Matsuzaki et al. [26] developed a parallel skeleton library for distributed memory environments which supports kernel fusion for list skeletons via an expression template mechanism, but this work was not targeting GPUs or accelerators. Shigeyuki et al. [27] provided an early application of algorithmic skeletons to GPU computing. As was common at the time of this work, only CUDA-based GPU platforms are supported, and the API is still lower level than more recent approaches. More recently, Ernstsson et al. [28] developed an extension to the SkePU skeleton programming model which lazily records the lineage of skeleton invocations, and applies tiling once partial results are actually required by the program.

Several of these approaches feature optimizations which are similar in principle to the kernel fusion performed by Celerity HLA, with one difference being that our heterogeneous SYCL target presents some complications—as outlined previously—for a pure runtime system. Additionally, our work also builds upon modern advances in C++ in terms of API design as well as implementation, and applies to distributed memory clusters of multiple GPUs using a vendor-agnostic interface rather than only targeting CPUs or individual GPUs.

Looking beyond the rich history of expression templates and skeleton-based APIs, we will now discuss some projects which are closer to Celerity HLA in terms of target platforms and underlying GPU computing technologies.

Huynh et al. [29] presented a high-level framework targeting streaming applications which maps these applications to multiple GPUs. Their work focuses specifically on the partitioning and communication challenges involved in this type of application. Crucially, they focus on a set of GPUs connected to a single host, while the Celerity HLA system is designed for leveraging distributed memory clusters of GPUs using an underlying MPI layer.

PHAST [30] is a wrapper library which, at first glance, seems to be positioned very closely to the Celerity HLA. It also seeks to provide a C++ interface to GPUs using STL-like algorithms and iterators, and maps to multiple lower-level backends. However, there are several significant differences: from an API perspective, PHAST—like most mainstream technologies covered in the introduction, and unlike skeleton-based approaches—is based on a procedural formulation of algorithms, while our work introduces a functional pipeline composition approach; in terms of implementation, we focus particularly on enabling automatic kernel fusion; and in terms of target platforms, PHAST is limited to single GPUs while the Celerity HLA can transparently target multiple GPUs.

The same comparative analysis holds concerning other existing STL-on-GPUs implementations, such as those based on SYCL [31]. As we demonstrate in our benchmarks, providing a composition-based functional API necessitates careful type treatment to achieve performance comparable to lower-level procedural implementations.

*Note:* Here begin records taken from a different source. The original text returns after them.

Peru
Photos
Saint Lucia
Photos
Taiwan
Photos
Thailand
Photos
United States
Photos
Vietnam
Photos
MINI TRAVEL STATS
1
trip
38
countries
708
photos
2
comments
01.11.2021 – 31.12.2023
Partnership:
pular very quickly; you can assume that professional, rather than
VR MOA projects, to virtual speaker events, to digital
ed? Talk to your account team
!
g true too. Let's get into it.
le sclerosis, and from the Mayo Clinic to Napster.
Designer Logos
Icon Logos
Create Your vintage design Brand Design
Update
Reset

6 Conclusion and Future Work

We have presented the Celerity High-level API, which, for the first time, enables the development of applications for accelerator clusters using composable functional operator pipelines. As demonstrated in our evaluation, we achieve this very high level of abstraction without substantially compromising performance: most benchmarks perform almost identically to a lower-level implementation, and the worst cases of overhead remain below 10%.

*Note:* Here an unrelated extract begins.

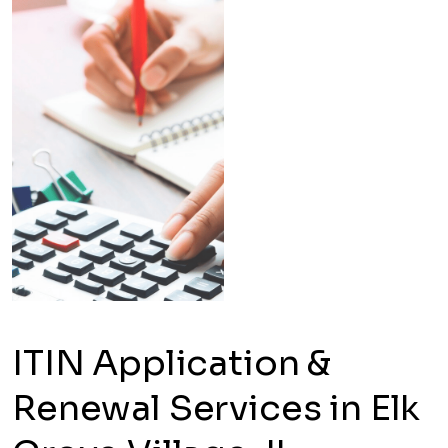
ITIN Application &
Renewal Services in Elk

These results are enabled by two key features: a concept-based API design allowing for concise syntax while maintaining compile-time dispatch, and an automatic kernel fusion procedure which eliminates temporary buffers and merges separate kernel invocations whenever possible.

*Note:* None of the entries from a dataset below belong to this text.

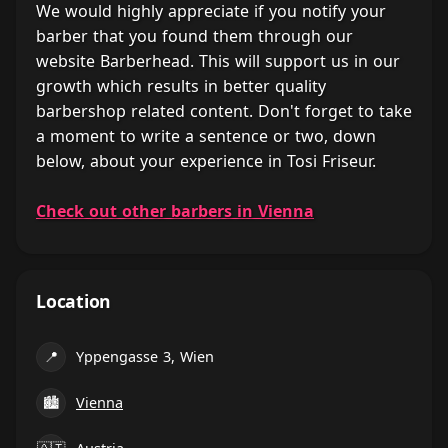
We would highly appreciate if you notify your
barber that you found them through our
website Barberhead. This will support us in our
growth which results in better quality
barbershop related content. Don't forget to take
a moment to write a sentence or two, down
below, about your experience in Tosi Friseur.
Check out other barbers in Vienna
Location
📍
Yppengasse 3, Wien
🏙
Vienna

We are aware of two main avenues for future work. Firstly, kernel code is highly sensitive to register assignment by the compiler, which currently limits kernel fusion performance gains to larger problem sizes. Consequently, there is ongoing work to simplify the portion of the fusion algorithm which should reduce run-time overhead further. Secondly, HLA accessor iterators induce some overhead when iterating multi-dimenstional ranges such as 2D stencils or 3D voxels. Improvements in the iterator facilities could help bring Celerity HLA to performance parity with manual low-level implementations in even more cases.